Despite a great cast (several of whom were mis-cast) and a few fun, comical moments, the film came under fire from fans of the comic books and was blasted by critics (one of whom derogatorily dubbed it "Archiesomething"), so a series never materialized. It didn't click with kids either -- there's some blatant sexuality (which was tame in 1990 and is now pretty dated) with Veronica and Betty each trying to seduce Archie, and Mr. Lodge has become oddly nasty... his henchman makes several attempts at killing Archie! But the part that everyone seems to belittle most is Jughead's silly rap rendition of "Sugar, Sugar" (which I've always thought was cute in a meant-to-be cheesy way).

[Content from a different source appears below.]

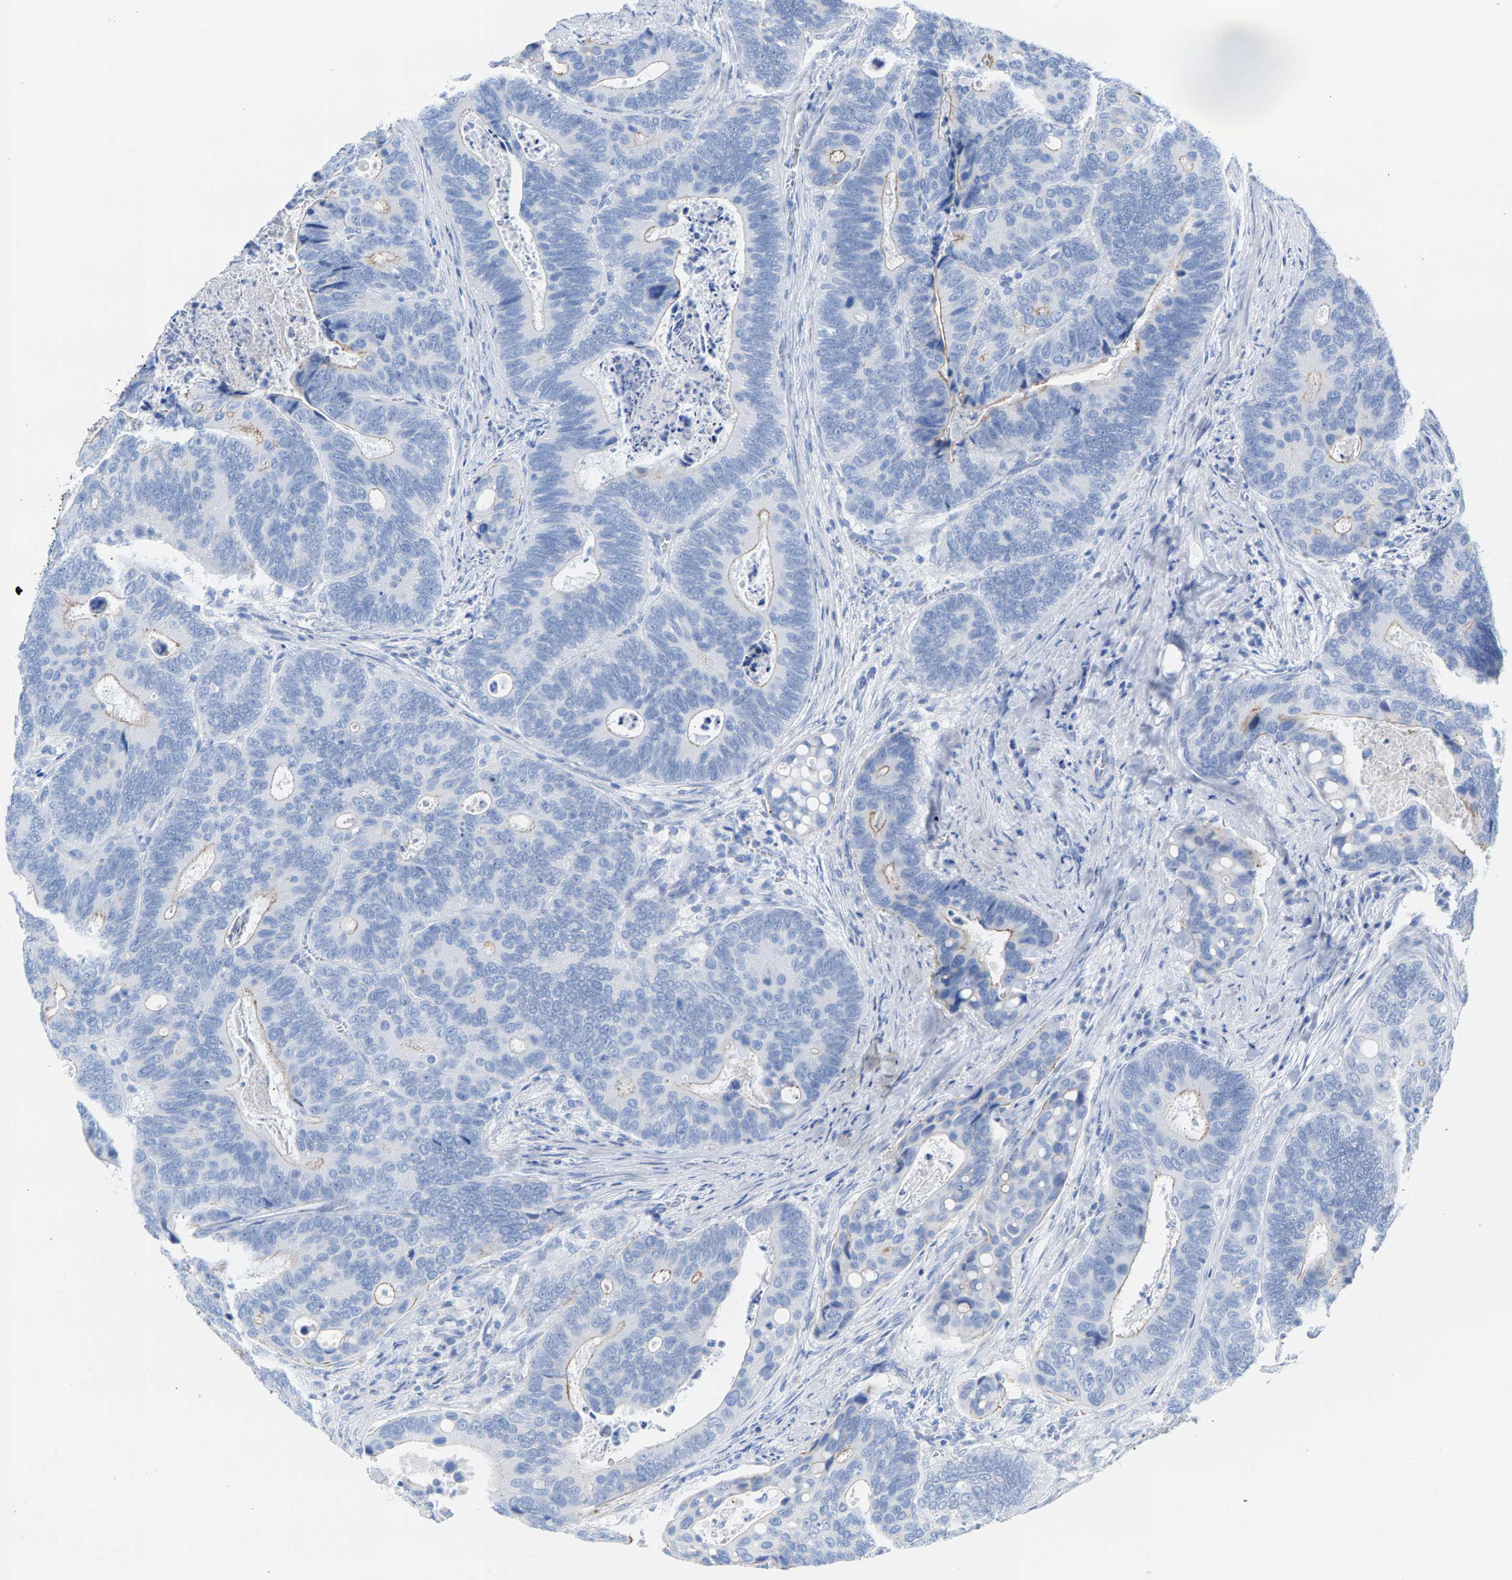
{"staining": {"intensity": "negative", "quantity": "none", "location": "none"}, "tissue": "colorectal cancer", "cell_type": "Tumor cells", "image_type": "cancer", "snomed": [{"axis": "morphology", "description": "Inflammation, NOS"}, {"axis": "morphology", "description": "Adenocarcinoma, NOS"}, {"axis": "topography", "description": "Colon"}], "caption": "Histopathology image shows no protein staining in tumor cells of colorectal cancer (adenocarcinoma) tissue.", "gene": "CPA1", "patient": {"sex": "male", "age": 72}}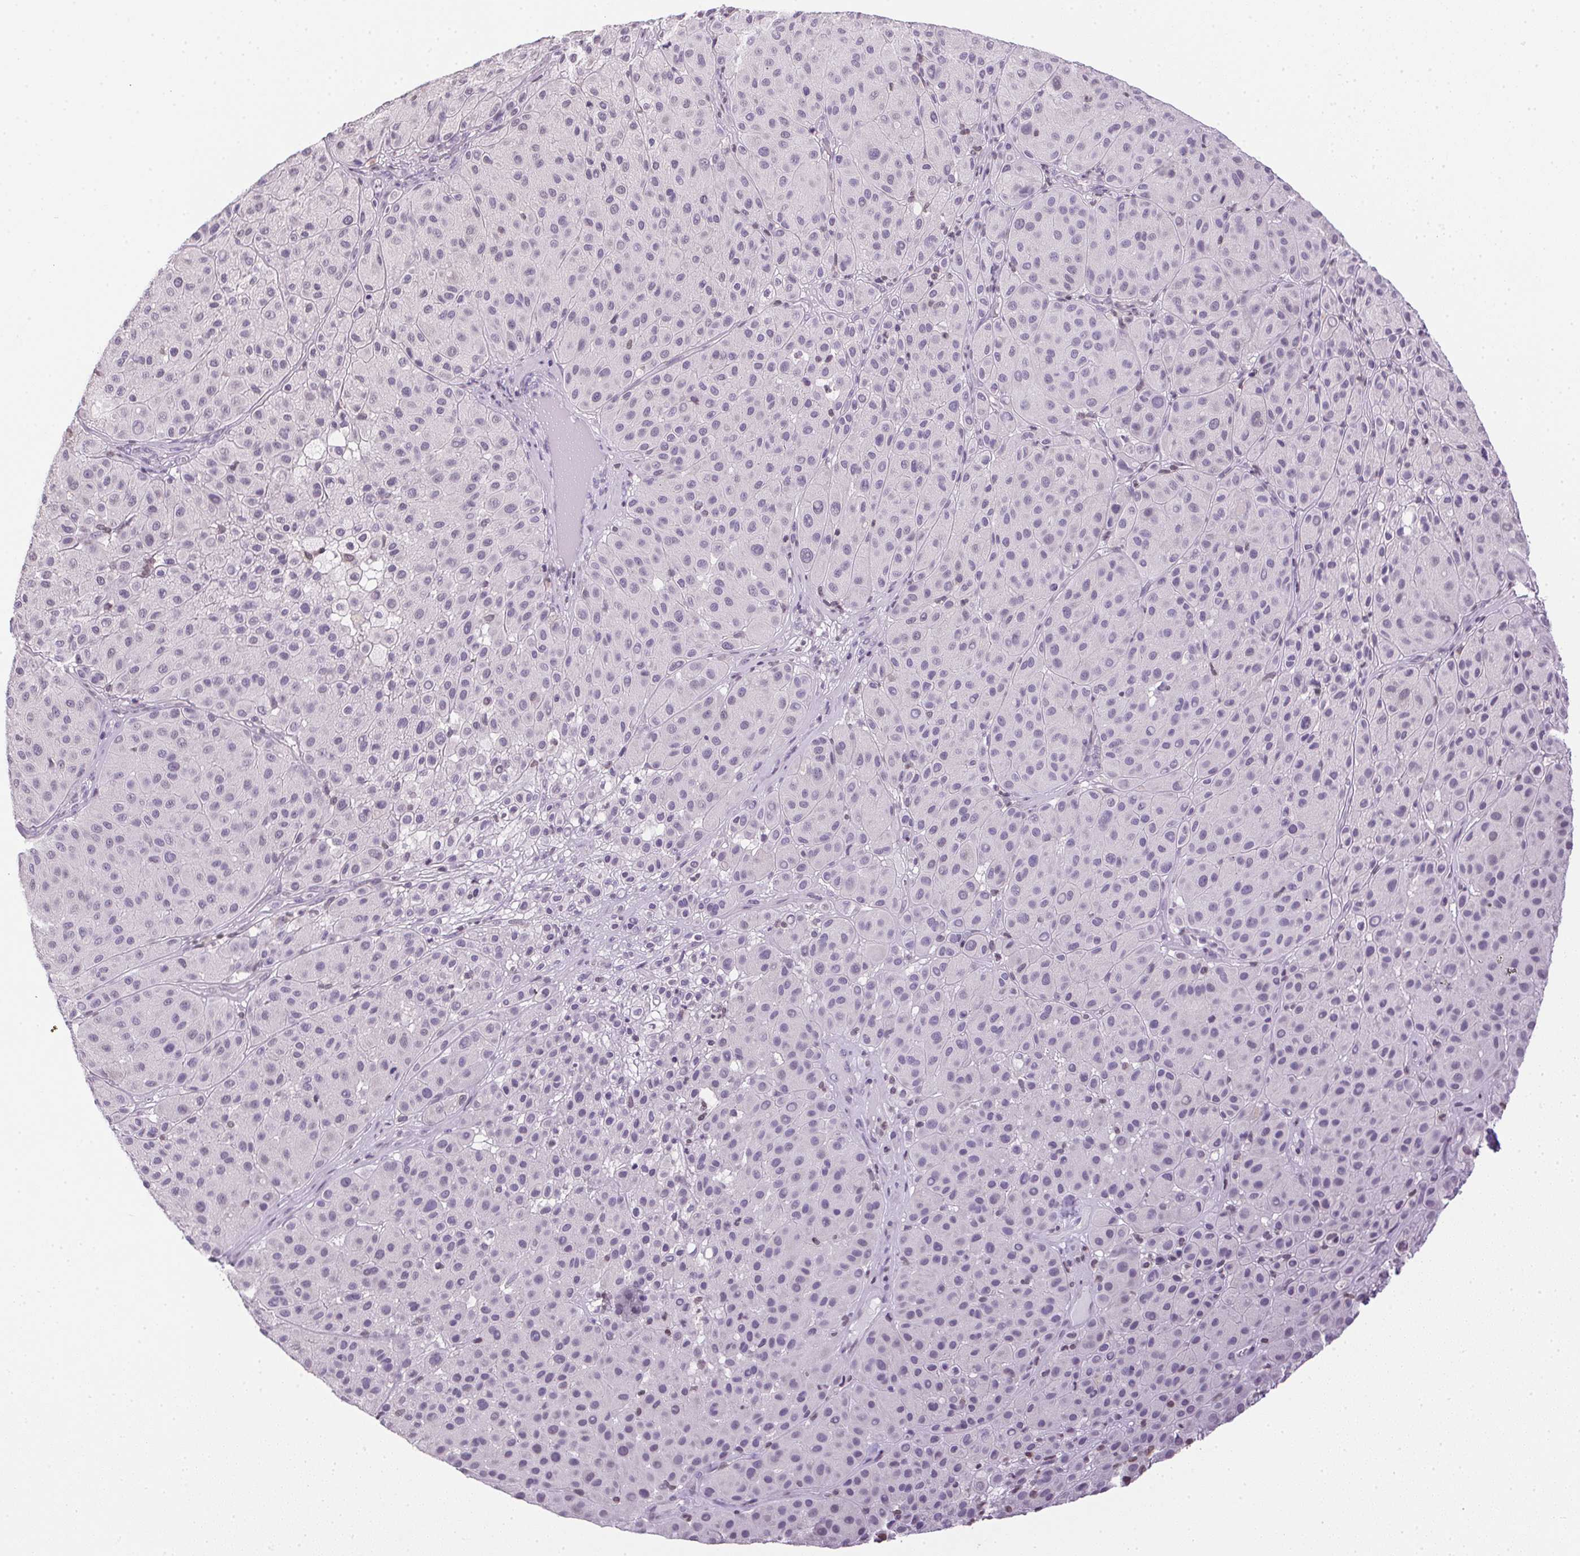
{"staining": {"intensity": "negative", "quantity": "none", "location": "none"}, "tissue": "melanoma", "cell_type": "Tumor cells", "image_type": "cancer", "snomed": [{"axis": "morphology", "description": "Malignant melanoma, Metastatic site"}, {"axis": "topography", "description": "Smooth muscle"}], "caption": "The image shows no staining of tumor cells in melanoma.", "gene": "PRL", "patient": {"sex": "male", "age": 41}}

Many of the cast members do bear an uncanny resemblance to their comic counterparts -- I first knew Rich as Prince Charming on a short-lived sitcom a few years earlier, but for nearly 20 years now, I've continuously associated him with Archie Andrews. Similarly, Karin Kopins was born to play Veronica Lodge. And the late, lanky Sam Whipple was so perfectly cast that he could've been the basis of Jughead Jones in the comics... unfortunately, however, the character itself went through some rather drastic changes from the comics to the film. On the opposite end of the spectrum, David Doyle was completely miscast as Mr. Weatherbee and Cindy Ambuehl was wrong for her part too, though the latter is the fault of the writer. And speaking of both the writer and people who are wrong for their part, the screenplay was written by Evan Katz, who went on to write and produce many TV dramas -- most notably he's been a staple writer / producer on "24." Weird, huh?
Sam Whipple

The movie was released on video under a different (actually a better) title, ARCHIE: RETURN TO RIVERDALE -- however, ten scenes that aired in the network version were trimmed from the VHS release. What makes this particularly strange is that some of these scenes strengthened the story (notably the flashbacks), and a few others were some of the better comic moments -- I don't know what the video editor could have possibly been thinking. The video release doesn't seem to be too hard to find (it's still available to buy on the Archie Comics website), but the film hasn't received much airplay in more recent years.

As a tie-in, Archie comics released a comic book adaptation of the movie. Interestingly, with the exception of the flashback scenes, this book is not drawn in the familiar, cartoony style of the Archie comics.... though the animated characters don't bear a whole lot of resemblance to their live-action counterparts.